Implementing ES index creation and search in parallel on the same node

(Bhargavi Sri) #1

Hi guys. I really am trying to understand Elasticsearch. The code that I have written creates 35 parallel python scripts that all try to create indices on ES cluster simultaneously. But this is happening in serial and I am unable to implement parallelism to make my code run faster.

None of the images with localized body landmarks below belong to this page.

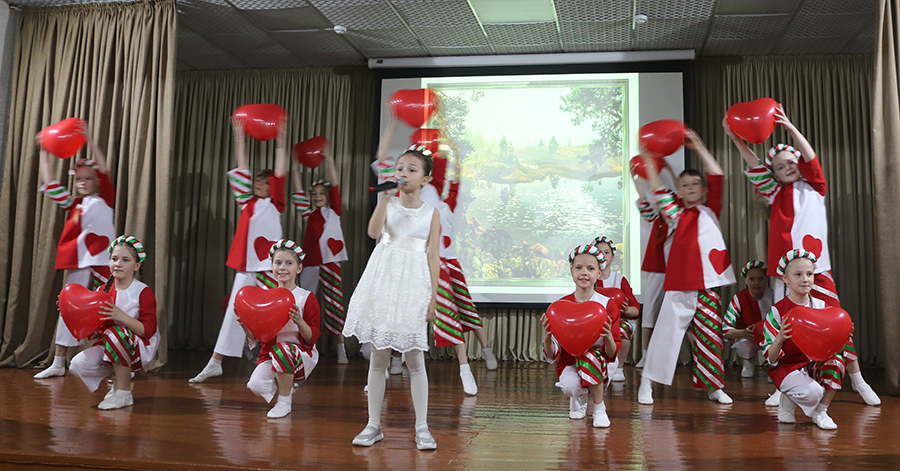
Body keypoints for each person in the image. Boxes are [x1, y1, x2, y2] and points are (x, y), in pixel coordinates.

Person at [725, 108, 880, 406]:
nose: (787, 167)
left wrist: (790, 127)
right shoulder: (774, 194)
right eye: (780, 166)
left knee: (839, 325)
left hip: (818, 271)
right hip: (785, 276)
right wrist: (736, 139)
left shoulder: (815, 188)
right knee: (785, 330)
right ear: (774, 174)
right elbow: (754, 164)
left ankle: (858, 379)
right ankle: (783, 386)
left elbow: (809, 156)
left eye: (791, 163)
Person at [343, 144, 441, 451]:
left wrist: (433, 297)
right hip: (383, 278)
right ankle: (373, 425)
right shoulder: (388, 203)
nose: (403, 174)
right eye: (400, 168)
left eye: (412, 170)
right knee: (379, 356)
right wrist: (384, 199)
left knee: (414, 358)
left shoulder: (431, 213)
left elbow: (433, 257)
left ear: (425, 179)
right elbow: (374, 233)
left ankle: (422, 427)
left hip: (413, 284)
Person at [638, 131, 736, 406]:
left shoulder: (710, 210)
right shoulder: (676, 215)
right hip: (680, 285)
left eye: (696, 184)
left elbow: (716, 174)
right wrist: (648, 159)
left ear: (703, 190)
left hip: (708, 286)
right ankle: (646, 383)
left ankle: (715, 387)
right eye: (685, 185)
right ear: (679, 192)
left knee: (709, 338)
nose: (691, 187)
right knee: (666, 337)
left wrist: (699, 147)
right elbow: (659, 191)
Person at [190, 117, 287, 383]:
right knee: (235, 310)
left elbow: (280, 173)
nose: (260, 183)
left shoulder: (276, 204)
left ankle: (281, 362)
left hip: (270, 267)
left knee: (276, 313)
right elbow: (242, 168)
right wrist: (240, 138)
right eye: (258, 180)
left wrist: (280, 141)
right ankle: (215, 362)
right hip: (248, 266)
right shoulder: (247, 201)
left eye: (265, 182)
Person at [34, 126, 115, 379]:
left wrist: (90, 139)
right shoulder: (73, 204)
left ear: (96, 181)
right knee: (69, 308)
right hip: (79, 262)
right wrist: (44, 152)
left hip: (104, 262)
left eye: (88, 178)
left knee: (112, 307)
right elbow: (50, 184)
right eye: (78, 179)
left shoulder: (106, 197)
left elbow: (103, 169)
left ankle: (118, 360)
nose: (82, 182)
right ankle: (59, 362)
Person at [419, 150, 498, 396]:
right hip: (422, 264)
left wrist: (455, 157)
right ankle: (396, 359)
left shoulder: (446, 206)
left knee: (463, 310)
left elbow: (454, 183)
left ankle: (483, 352)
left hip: (448, 264)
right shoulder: (417, 209)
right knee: (412, 312)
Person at [69, 236, 159, 410]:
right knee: (78, 364)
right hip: (111, 343)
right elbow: (96, 331)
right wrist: (72, 312)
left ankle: (124, 392)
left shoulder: (142, 291)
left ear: (136, 266)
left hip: (139, 346)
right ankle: (117, 382)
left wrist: (122, 317)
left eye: (125, 260)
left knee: (115, 333)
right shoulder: (101, 291)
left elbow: (148, 330)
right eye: (114, 259)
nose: (118, 264)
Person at [761, 250, 847, 430]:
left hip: (812, 362)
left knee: (838, 363)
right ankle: (787, 398)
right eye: (798, 275)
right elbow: (771, 358)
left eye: (809, 274)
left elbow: (836, 351)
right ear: (785, 279)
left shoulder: (822, 307)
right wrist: (780, 338)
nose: (805, 279)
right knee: (814, 392)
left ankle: (821, 412)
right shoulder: (777, 311)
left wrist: (842, 336)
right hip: (786, 367)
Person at [541, 244, 621, 428]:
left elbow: (611, 353)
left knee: (590, 355)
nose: (584, 273)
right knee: (569, 385)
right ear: (571, 271)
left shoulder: (607, 305)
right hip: (570, 362)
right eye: (579, 267)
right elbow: (553, 354)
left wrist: (608, 336)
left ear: (599, 273)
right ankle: (579, 398)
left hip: (601, 362)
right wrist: (546, 337)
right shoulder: (560, 306)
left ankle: (599, 408)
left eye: (590, 268)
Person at [243, 240, 320, 418]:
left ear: (299, 268)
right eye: (278, 263)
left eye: (288, 263)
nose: (282, 267)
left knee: (282, 349)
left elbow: (311, 338)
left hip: (301, 356)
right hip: (272, 354)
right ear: (271, 267)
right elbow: (257, 337)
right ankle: (284, 381)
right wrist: (245, 324)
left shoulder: (306, 297)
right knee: (255, 385)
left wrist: (299, 321)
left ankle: (284, 401)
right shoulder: (265, 297)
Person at [291, 149, 349, 364]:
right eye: (314, 194)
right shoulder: (309, 214)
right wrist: (295, 167)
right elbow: (298, 192)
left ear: (328, 197)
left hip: (331, 263)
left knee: (335, 304)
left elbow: (335, 185)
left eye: (321, 193)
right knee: (304, 303)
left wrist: (330, 160)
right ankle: (302, 345)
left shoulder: (334, 211)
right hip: (311, 264)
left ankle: (341, 347)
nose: (317, 196)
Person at [631, 173, 672, 369]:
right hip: (657, 270)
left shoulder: (678, 220)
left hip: (676, 272)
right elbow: (642, 200)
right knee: (649, 312)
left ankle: (695, 357)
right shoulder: (656, 219)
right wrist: (634, 179)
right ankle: (646, 356)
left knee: (681, 315)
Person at [591, 236, 639, 382]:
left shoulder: (619, 280)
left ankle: (618, 368)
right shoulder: (589, 279)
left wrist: (627, 310)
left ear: (612, 257)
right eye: (599, 252)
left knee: (622, 329)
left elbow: (635, 308)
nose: (603, 256)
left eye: (606, 252)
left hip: (618, 320)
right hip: (595, 320)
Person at [723, 261, 774, 379]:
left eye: (760, 279)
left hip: (771, 337)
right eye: (752, 279)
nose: (756, 283)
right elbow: (725, 329)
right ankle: (748, 361)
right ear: (745, 280)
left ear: (766, 279)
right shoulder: (738, 298)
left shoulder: (773, 296)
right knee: (744, 344)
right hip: (748, 338)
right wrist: (743, 333)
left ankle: (773, 366)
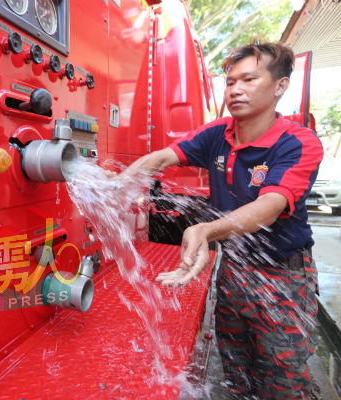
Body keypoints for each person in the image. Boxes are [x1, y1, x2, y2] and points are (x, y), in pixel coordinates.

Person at [121, 42, 323, 399]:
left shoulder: (299, 142)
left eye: (249, 79)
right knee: (235, 372)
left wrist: (207, 230)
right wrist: (117, 185)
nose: (236, 90)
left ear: (280, 86)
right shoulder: (218, 133)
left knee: (284, 380)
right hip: (233, 270)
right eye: (230, 82)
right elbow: (163, 156)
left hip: (284, 277)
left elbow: (270, 206)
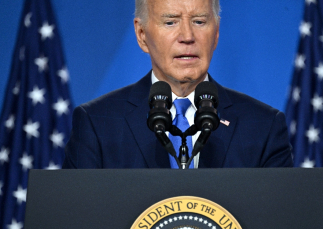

Is this because ES does not allow multiple scripts to index at once?

(Christian Dahlqvist) #2

Indexing can be done in parallel by multiple threads, but creating indices have to update the cluster state and therefore need to be serialised through the master node.

(Bhargavi Sri) #3

But in my code I have the creation of index and searching linked together. So is there nothing I can do in this case?

(Christian Dahlqvist) #4

Creating indices is usually not done very frequently, so the fact that the cluster state need to be updated is generally not a problem. What exactly is it you are trying to achieve?

(Bhargavi Sri) #5

I do not have the need to store the data on the node. So I am creating indices of size 10k, performing the search on them and then deleting it before I create another index. Since match query is not able to give me all the results of the search query, I am creating the index on 10k records and retrieving all the results before I move on to create another index.

For example, if the data size is 20k, I am creating 2 indices through a for-loop. Deleting the first one after the search is done

(system) #6

This topic was automatically closed 28 days after the last reply. New replies are no longer allowed.